Si tratta dell’attivazione di alcuni enzimi, in grado di promuovere la resistenza alle terapie endocrine ed a bersaglio molecolare nelle cellule tumorali.
Individuata la causa della limitata efficacia delle cure più comuni per il tumore del seno metastatico: si tratta dell’attivazione di alcuni enzimi, in grado di promuovere la resistenza alle terapie endocrine ed a bersaglio molecolare nelle cellule tumorali. È quanto emerge da uno studio internazionale, pubblicato oggi su Nature Genetics. Fra gli autori figurano il Prof. Giuseppe Curigliano, Direttore della Divisione Nuovi Farmaci per Terapie Innovative IEO, e il Dr. Antonio Marra, giovane medico-ricercatore della stessa Divisione.E' noto che le alterazioni genetiche acquisite, vale dire dovute a errori casuali che avvengono durante la replicazione del DNA o all'esposizione a fattori di rischio, rappresentano una causa comune di resistenza alle terapie endocrine e mirate (target therapy) nel tumore al seno metastatico.
Tuttavia, i processi alla base di queste diverse mutazioni sono in gran parte ancora sconosciuti.

» **Voci estratte**:
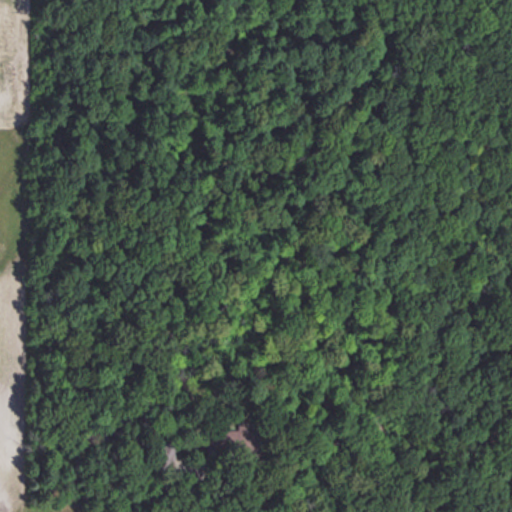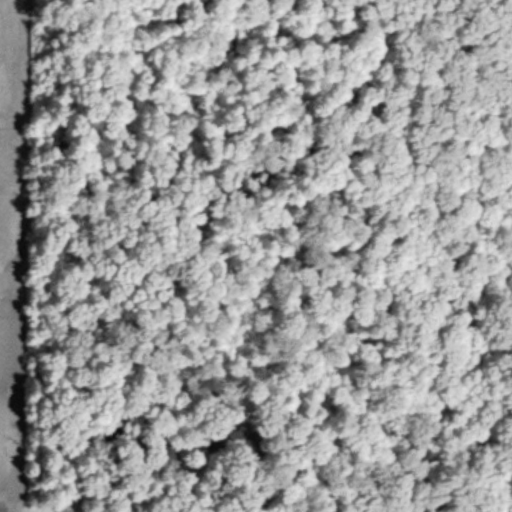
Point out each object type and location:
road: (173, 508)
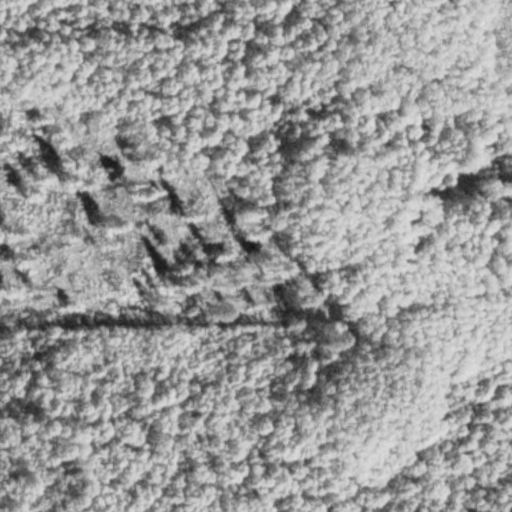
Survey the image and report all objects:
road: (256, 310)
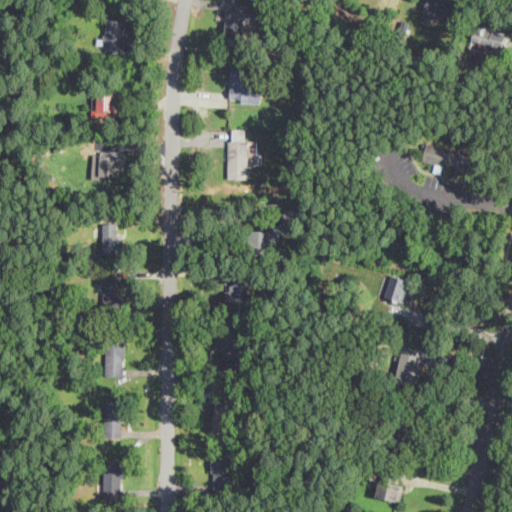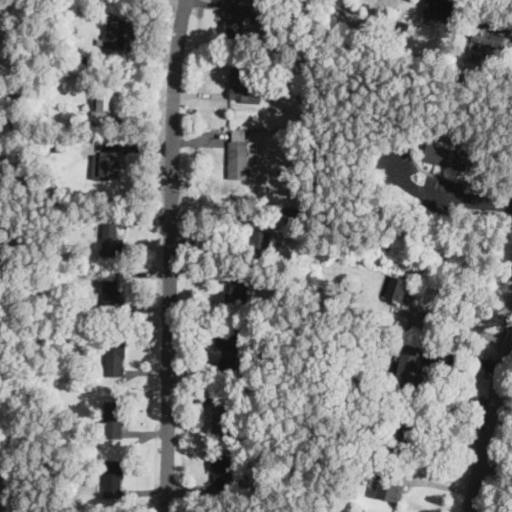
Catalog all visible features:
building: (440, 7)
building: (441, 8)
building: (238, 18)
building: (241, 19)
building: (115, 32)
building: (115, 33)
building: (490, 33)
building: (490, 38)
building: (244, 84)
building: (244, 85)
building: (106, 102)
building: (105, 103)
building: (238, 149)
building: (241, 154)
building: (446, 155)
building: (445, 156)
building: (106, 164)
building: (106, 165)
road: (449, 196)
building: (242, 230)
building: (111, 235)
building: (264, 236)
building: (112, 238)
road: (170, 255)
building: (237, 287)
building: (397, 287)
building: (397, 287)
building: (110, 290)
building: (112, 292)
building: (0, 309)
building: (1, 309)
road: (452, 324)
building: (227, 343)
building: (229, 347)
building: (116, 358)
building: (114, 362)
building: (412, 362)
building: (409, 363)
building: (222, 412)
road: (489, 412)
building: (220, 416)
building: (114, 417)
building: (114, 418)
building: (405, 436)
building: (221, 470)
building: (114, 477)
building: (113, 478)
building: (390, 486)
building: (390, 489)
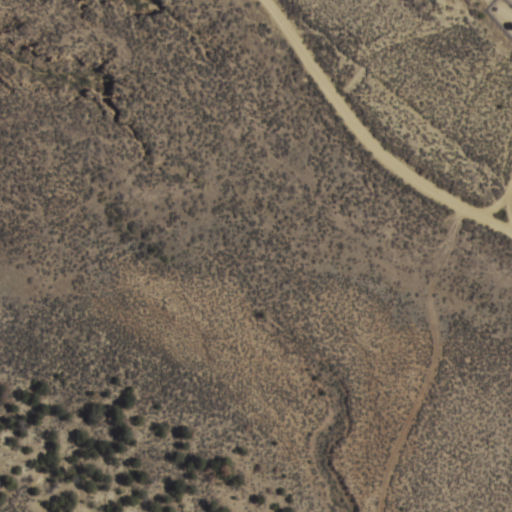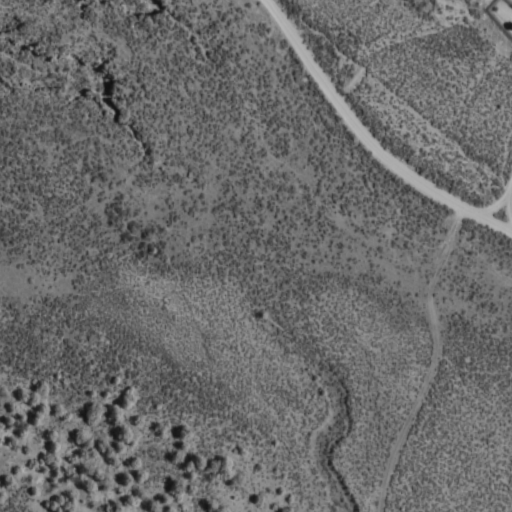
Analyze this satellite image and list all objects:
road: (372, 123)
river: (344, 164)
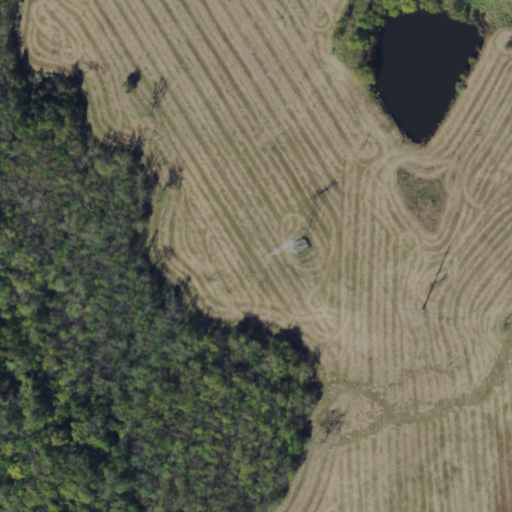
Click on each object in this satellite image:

» **Domande di studio**:
1. Nel testo sul tumore del seno metastatico, su quale rivista è stato pubblicato lo studio internazionale?
2. Riprenda il testo sul tumore del seno metastatico dal punto in cui si interrompe e ne scriva il seguito.

» **Soluzioni dell'esercizio**:
1. Su Nature Genetics.

2.
Mediante l’utilizzo di whole genome sequencing (WGS) di modelli preclinici di tumore al seno e di campioni clinici di pazienti, i ricercatori hanno dimostrato che il processo di mutazione di APOBEC3 promuove la resistenza sia alle terapie endocrine che a quelle mirate, attraverso specifiche alterazioni genomiche, come ad esempio le alterazioni con perdita di funzione del gene RB1. La presenza di attività APOBEC3 anche nei campioni clinici pre-trattamento evidenzia il ruolo pervasivo di questo processo mutazionale nell’evoluzione del tumore al seno. “Lo studio rivela che le mutazioni geniche mediate da APOBEC3 innescano la resistenza alle terapie e ne evidenzia quindi il potenziale come biomarcatore e bersaglio terapeutico per superare tale resistenza. Abbiamo quindi inserito un importante tassello mancante nel quadro dell’efficacia delle nuove terapie per il tumore al seno metastatico. Superare la resistenza ai farmaci significa guadagnare anni di vita senza progressione di malattia e dunque arrivare più vicini all’obiettivo di rendere il tumore al seno avanzato una malattia cronica, con cui è possibile convivere sempre più a lungo” conclude il Prof. Curigliano.